> [EXERCISE MATERIALS]
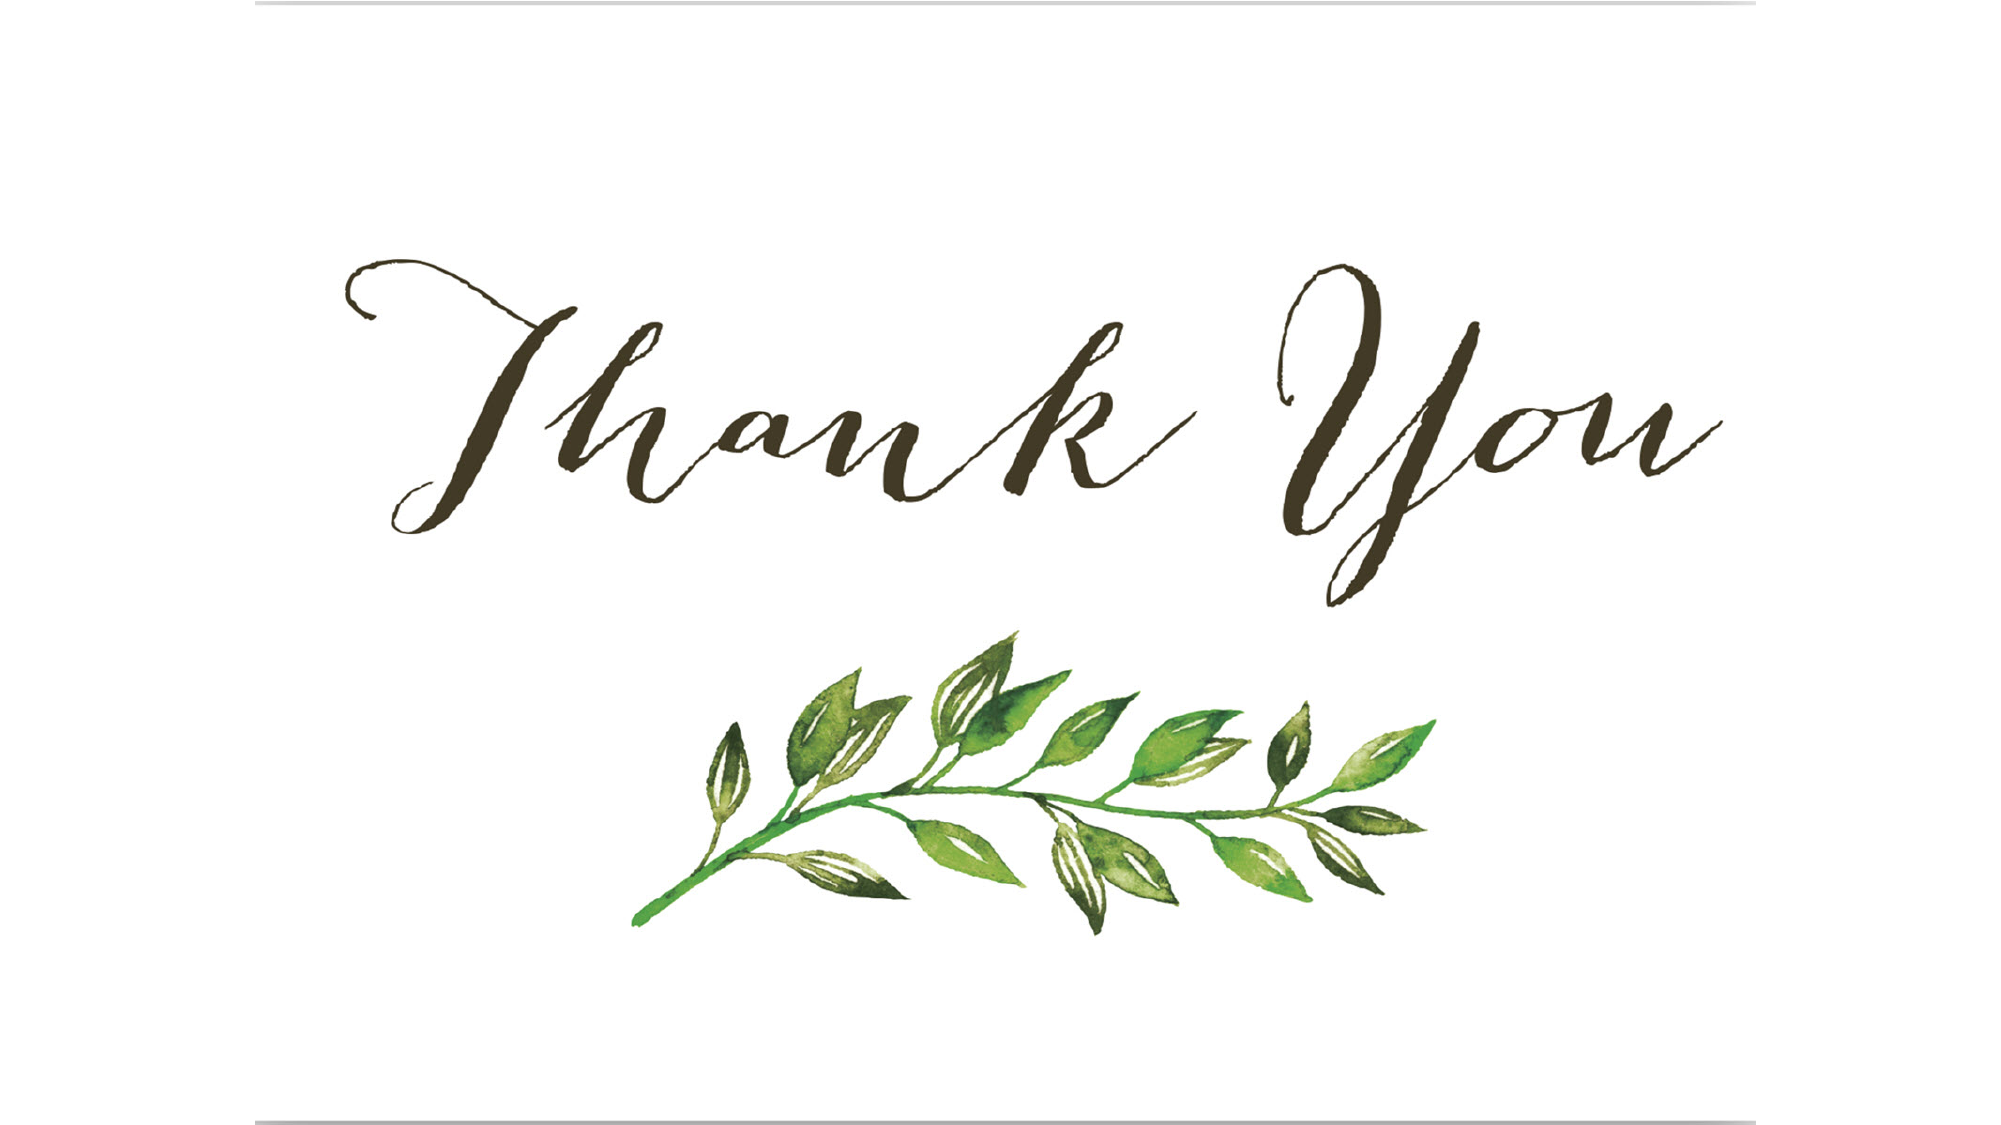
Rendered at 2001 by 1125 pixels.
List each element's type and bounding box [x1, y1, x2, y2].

picture [255, 1, 1756, 1125]
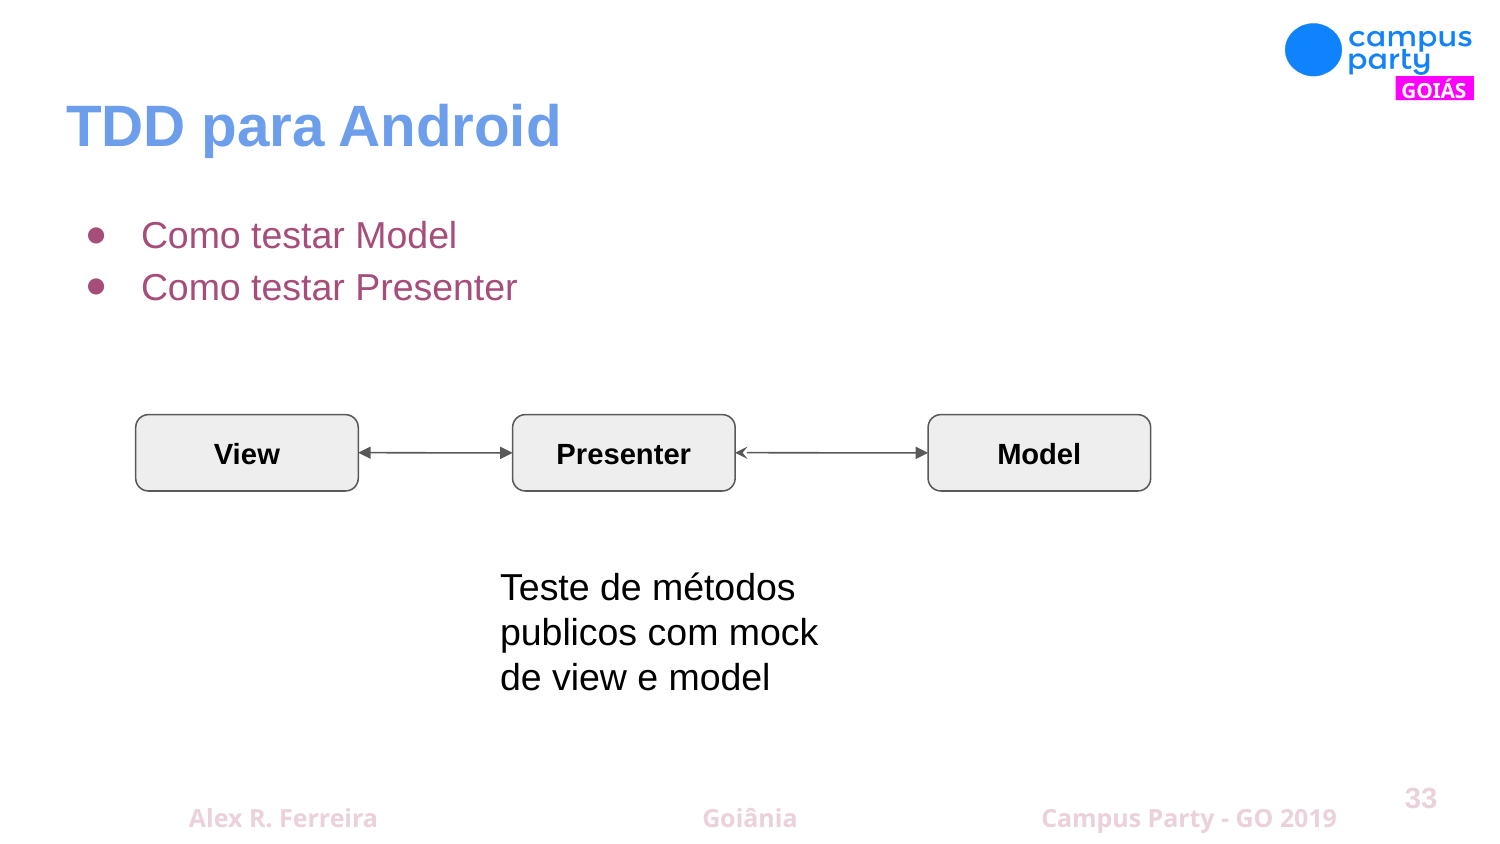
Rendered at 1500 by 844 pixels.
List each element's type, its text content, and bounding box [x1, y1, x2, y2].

slide_number <número> [1389, 764, 1480, 830]
picture [1280, 18, 1477, 80]
text_box Teste de métodos publicos com mock de view e model [485, 548, 853, 589]
text_box Model [928, 414, 1151, 491]
text_box View [135, 414, 359, 491]
title TDD para Android [51, 72, 1449, 167]
text_box Presenter [512, 414, 736, 491]
list Como testar Model Como testar Presenter [51, 189, 1449, 328]
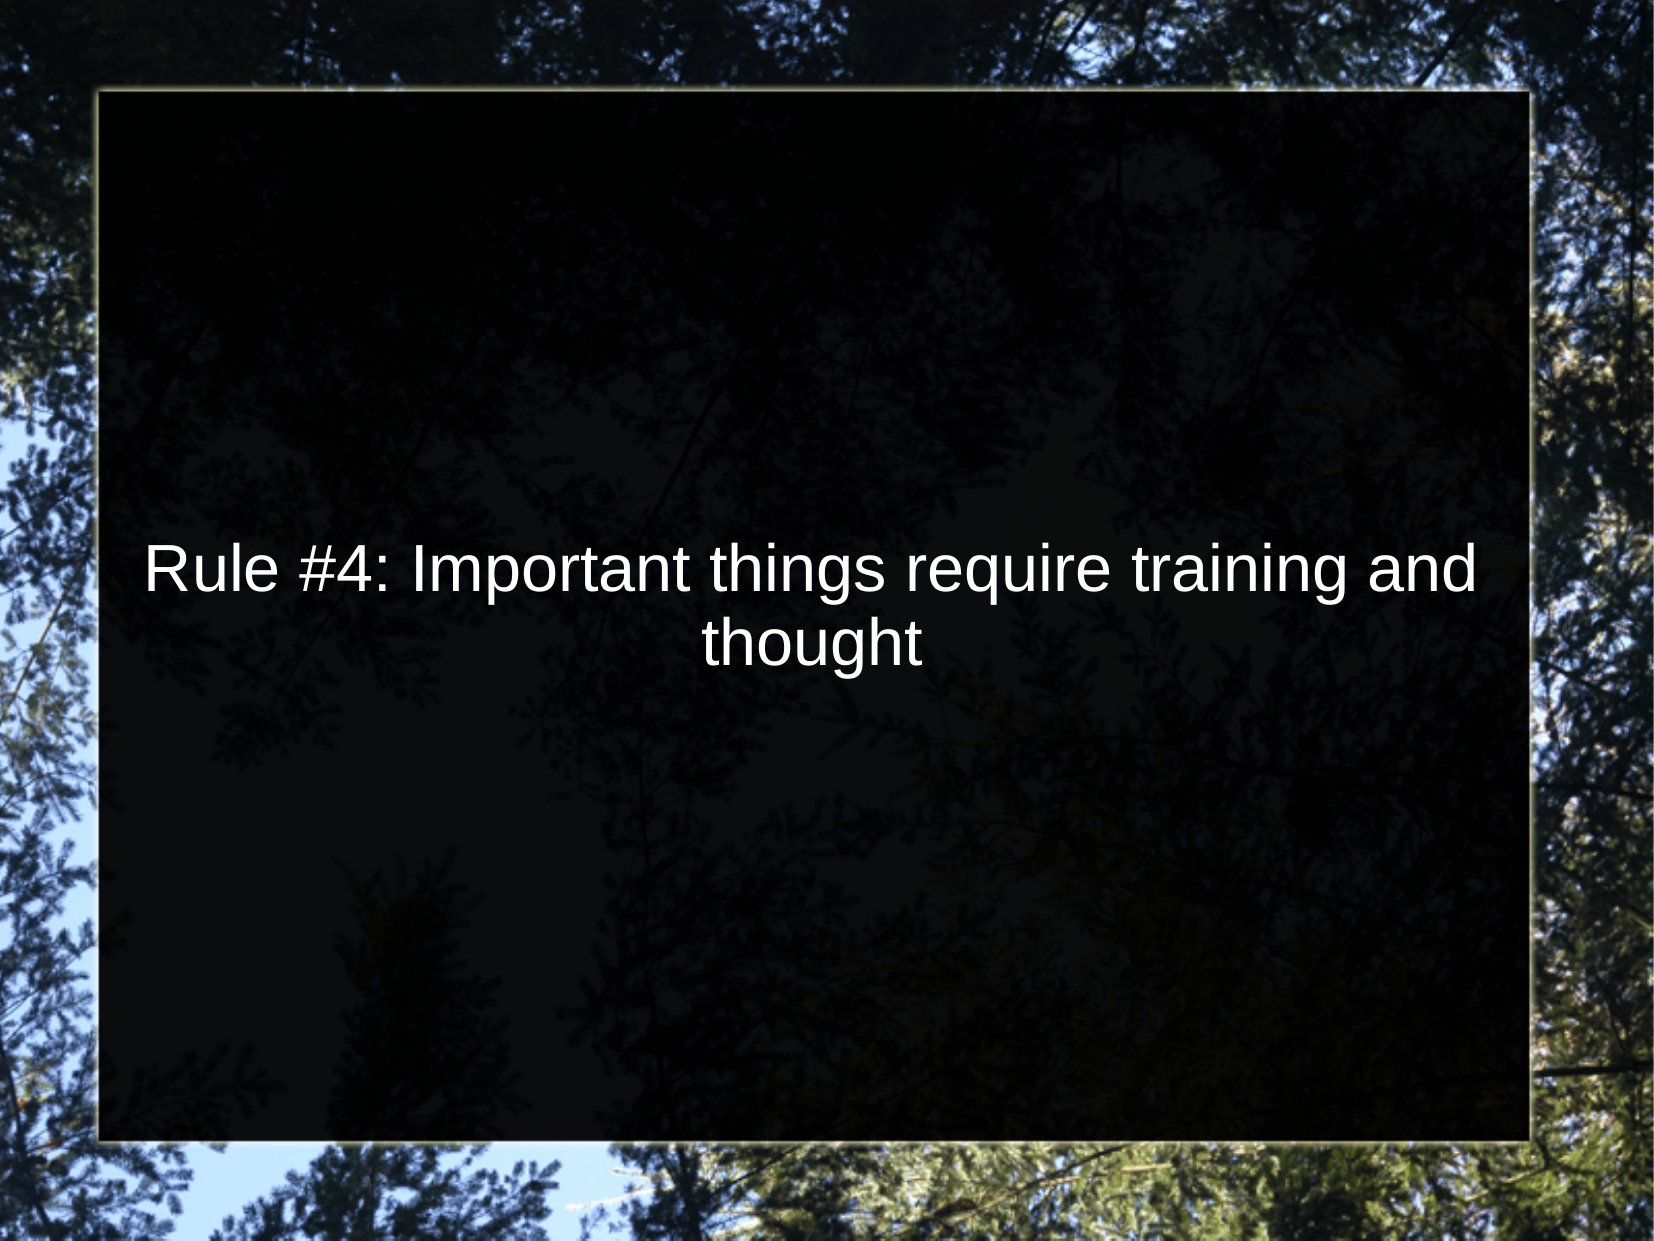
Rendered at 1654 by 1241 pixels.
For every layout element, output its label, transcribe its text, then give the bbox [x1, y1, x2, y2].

subtitle Rule #4: Important things require training and thought [88, 88, 1536, 1122]
picture [0, 0, 1654, 1241]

> [PROMPT]
Rewrite these lines with "bounding box" replaced by "bounding rectangle" and everything else unchanged. Leave the pictures out of your answer.

> [FINISHED ANSWER]
Rendered at 2001 by 1125 pixels.
List each element's type and bounding rectangle [x1, y1, x2, y2].

picture [255, 1, 1756, 1125]
Rendered at 1500 by 844 pixels.
List each element's type, its text content, and bounding rectangle [x1, y1, x2, y2].

slide_number <número> [1389, 764, 1480, 830]
picture [1280, 18, 1477, 80]
text_box Teste de métodos publicos com mock de view e model [485, 548, 853, 589]
text_box Model [928, 414, 1151, 491]
text_box View [135, 414, 359, 491]
title TDD para Android [51, 72, 1449, 167]
text_box Presenter [512, 414, 736, 491]
list Como testar Model Como testar Presenter [51, 189, 1449, 328]
Rendered at 1654 by 1241 pixels.
For every layout element, output its label, transcribe its text, then give the bbox [x1, y1, x2, y2].

subtitle Rule #4: Important things require training and thought [88, 88, 1536, 1122]
picture [0, 0, 1654, 1241]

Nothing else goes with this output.